Loading Excel files into databases is hard — our data pipeline fixes that

Published in

ZebraX

4 min readFeb 19, 2021

Overview

One of the examples of a digital transformation project in ZebraX is building a Control Tower (CT) system where users can get end-to-end supply chain visibility which can help them to make data-driven decision making. An integrated database of all value chain data is necessary to make reliable CT, unfortunately, most companies don’t have a good data ecosystem since they still collecting most of the data manually.

From our experience, Excel is still a very popular tool to record data in many companies. Unfortunately, Excel files in those companies are usually poorly constructed, in many cases, the data are scattered across the worksheet.

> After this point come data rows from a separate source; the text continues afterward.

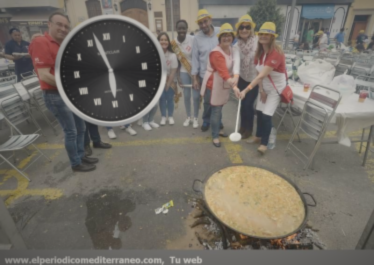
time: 5:57
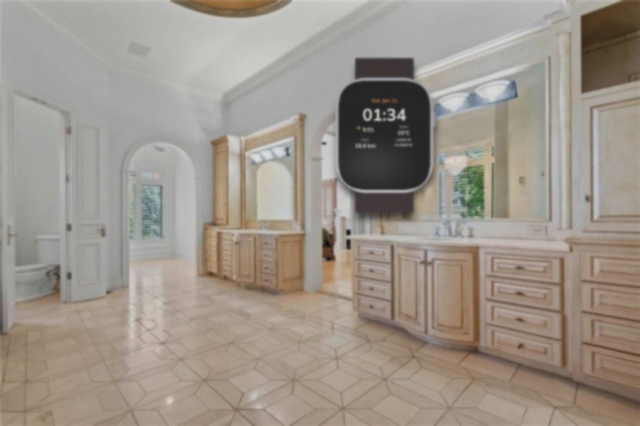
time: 1:34
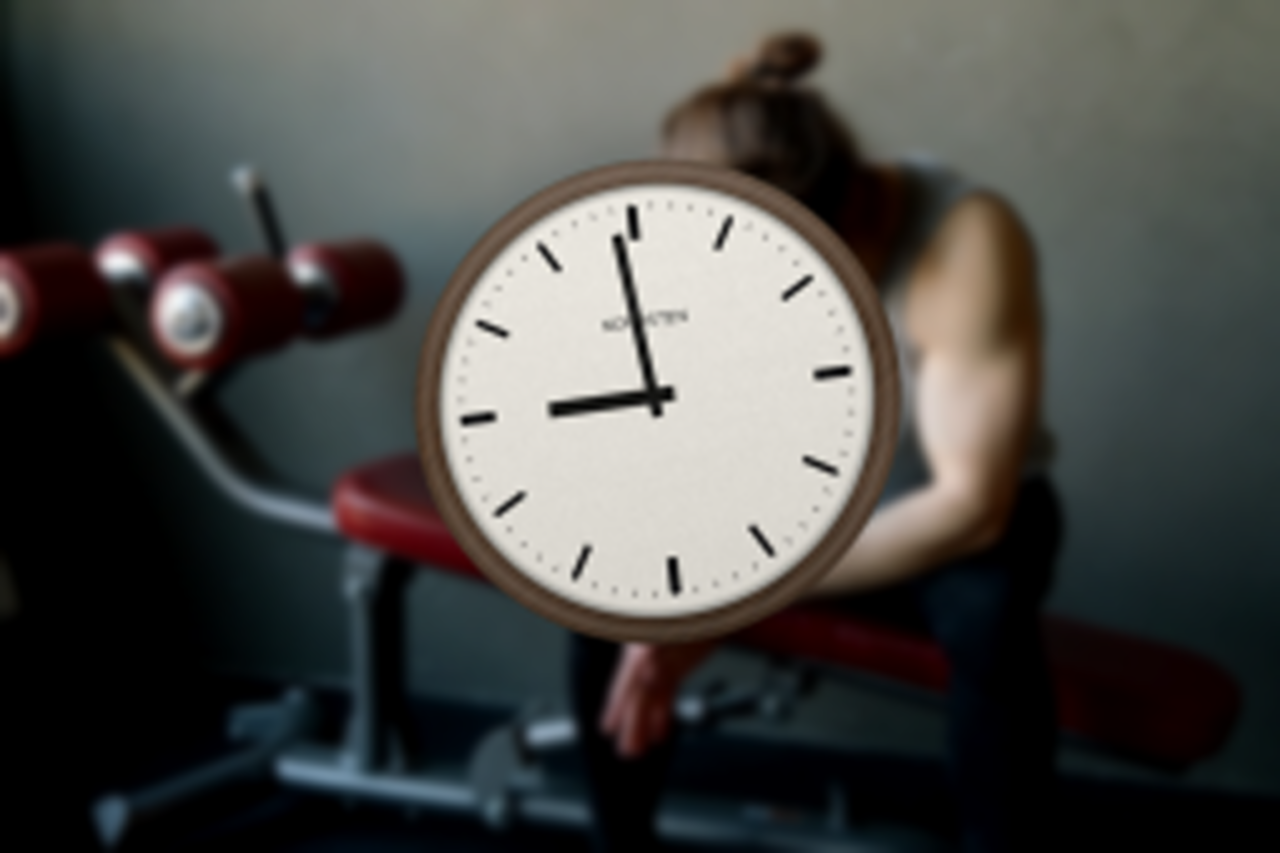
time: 8:59
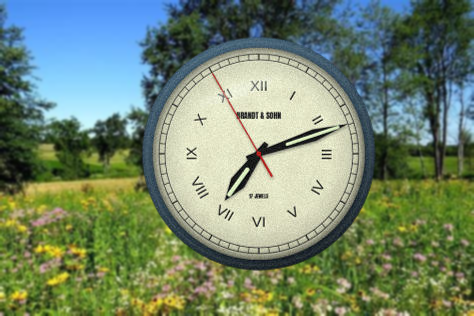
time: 7:11:55
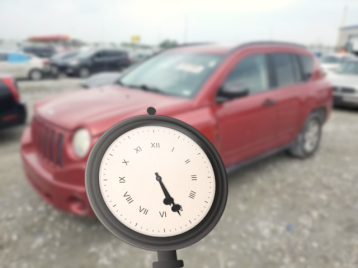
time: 5:26
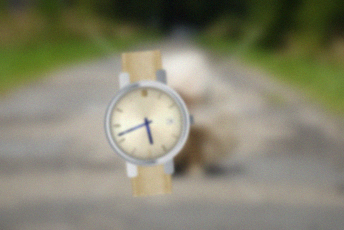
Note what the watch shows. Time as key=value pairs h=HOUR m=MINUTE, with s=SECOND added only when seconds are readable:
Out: h=5 m=42
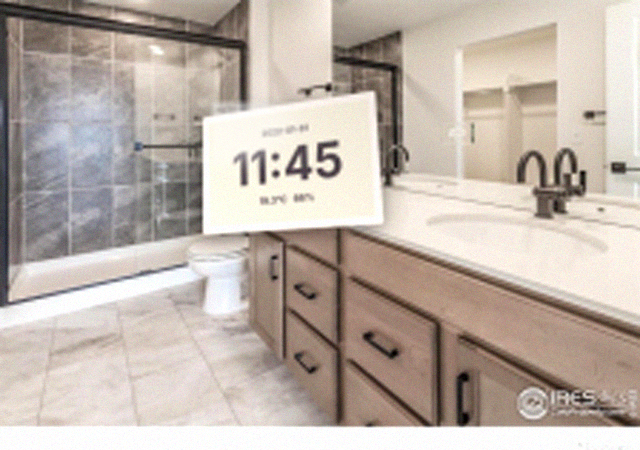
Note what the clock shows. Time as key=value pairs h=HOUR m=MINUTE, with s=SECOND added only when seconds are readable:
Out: h=11 m=45
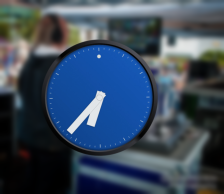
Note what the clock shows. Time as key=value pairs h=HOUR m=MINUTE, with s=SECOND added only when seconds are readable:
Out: h=6 m=37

We realize that we can’t suddenly ask those companies to ditch Excel by using a more digital approach to collecting data since there is a limit in terms of budget and/or human capital. Therefore, we are building a data pipeline system that can tackle this issue, a system where all they need to do is to put the excel file on a particular folder, and later the system will automatically convert those scattered data into a tabular format so it can be exported into a table in a relational database. Finally, the data on the database will be displayed on the dashboard that is being used by the stakeholder to make data-driven decisions.

Data Pipeline Architecture

Each department has its own folder and users can only see and access the folder of their own (ex: department of marketing can only see and access ‘marketing’ folder), this separation is necessary to avoid the chance of somebody putting an Excel file into the wrong folder. Also inside each folder, there is a revision folder that is used to update existing data on the database.

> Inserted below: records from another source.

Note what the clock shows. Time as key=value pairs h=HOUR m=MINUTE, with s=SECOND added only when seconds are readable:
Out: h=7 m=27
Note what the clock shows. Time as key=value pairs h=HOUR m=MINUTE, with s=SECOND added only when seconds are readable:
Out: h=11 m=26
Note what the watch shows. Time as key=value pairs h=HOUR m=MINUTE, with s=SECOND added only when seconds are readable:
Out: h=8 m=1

Image 1. An illustration of folders used for the data pipeline

This is how it works: users put an Excel file on their department folder to add new data, according to the schedule the file will be moved to a ‘Temporary’ folder. In this folder, our script will read the Excel file to capture all necessary data and insert those data into the table. if it is successful then the Excel will be moved again to the ‘Success’ folder, but if it is not then it will be moved to the ‘Failed’ folder.

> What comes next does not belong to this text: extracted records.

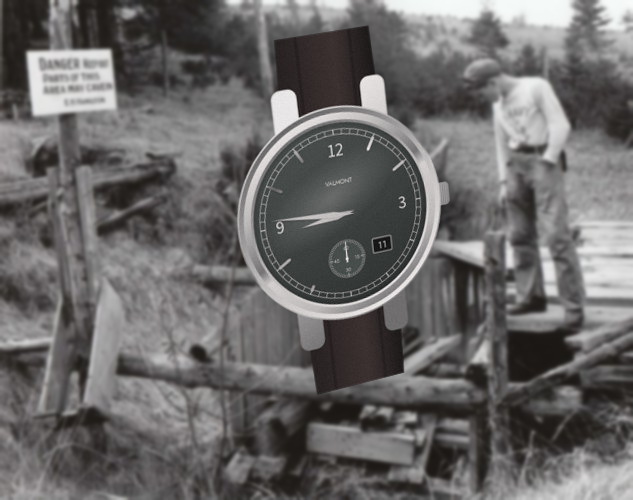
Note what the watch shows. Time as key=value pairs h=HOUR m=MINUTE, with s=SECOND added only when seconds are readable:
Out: h=8 m=46
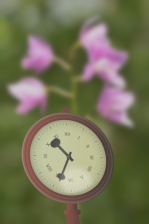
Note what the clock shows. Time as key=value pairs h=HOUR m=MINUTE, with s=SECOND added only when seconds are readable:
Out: h=10 m=34
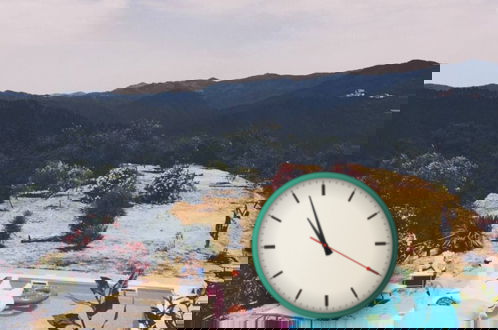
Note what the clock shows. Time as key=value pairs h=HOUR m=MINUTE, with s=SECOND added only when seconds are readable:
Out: h=10 m=57 s=20
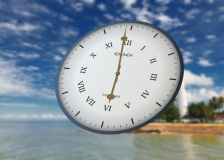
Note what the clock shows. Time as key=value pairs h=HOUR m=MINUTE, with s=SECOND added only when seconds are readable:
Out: h=5 m=59
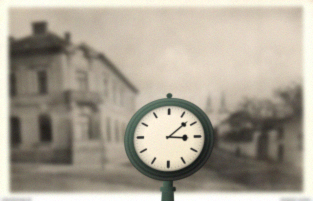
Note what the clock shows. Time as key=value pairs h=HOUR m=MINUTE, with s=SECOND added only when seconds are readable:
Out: h=3 m=8
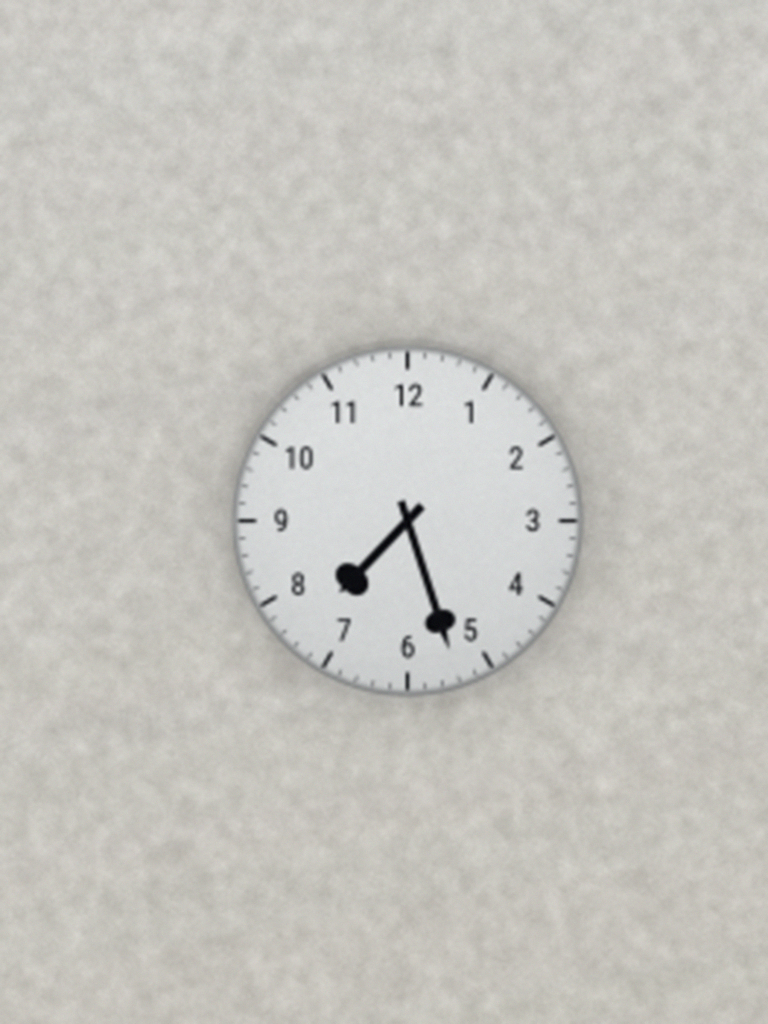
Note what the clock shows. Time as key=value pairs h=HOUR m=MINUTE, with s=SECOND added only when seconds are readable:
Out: h=7 m=27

Image 3. A flowchart to illustrate how the data pipeline works

Programming language

In ZebraX we use Python to write scripts for this particular data pipeline. There are many packages that we use such as Pandas for convert the data into a tabular format and SQLAlchemy for inserting data into the database. The script for one worksheet to the other is customized differently since each worksheet has a unique template format.

Error handling

If the file goes to the ‘Failed’ folder then we also need to know the reason for it. In the previous project we recorded all the messages into a log file, so to find the error message we need to open the log file and scroll it until we find the error message. In the current project, we decided to save both success and error messages into a table. Personally, I prefer the second approach since it is easier for tracking error messages.

Summary

Below are some advantages of using this data pipeline:

The client’s habit of collecting & sharing the data is not changing much since they are still using Excel files.
Anybody with limited knowledge of computers can use the data pipeline easily. All they need to do is put their Excel file on the folder and wait for a few minutes and then check if the file goes to the Success/Failed folder.
The data transparency is improved since users from various departments can check the work progress way more details using CT system compare to Excel file.

This pipeline is definitely not perfect, these are some disadvantages of using this pipeline:

Since the script is designed to read data according to the existing template, any minimal changes to the template format can cause the script to fail to capture the data.
There is still a possibility of users input incorrect data since the data collection process is still doing manually.

In the end, this pipeline is not perfect, but I can say that this is the best approach when you have a company that still in an early step of digitalization. Later, when the company is ready to upgrade its data collecting process, then we can use a more advanced data pipeline.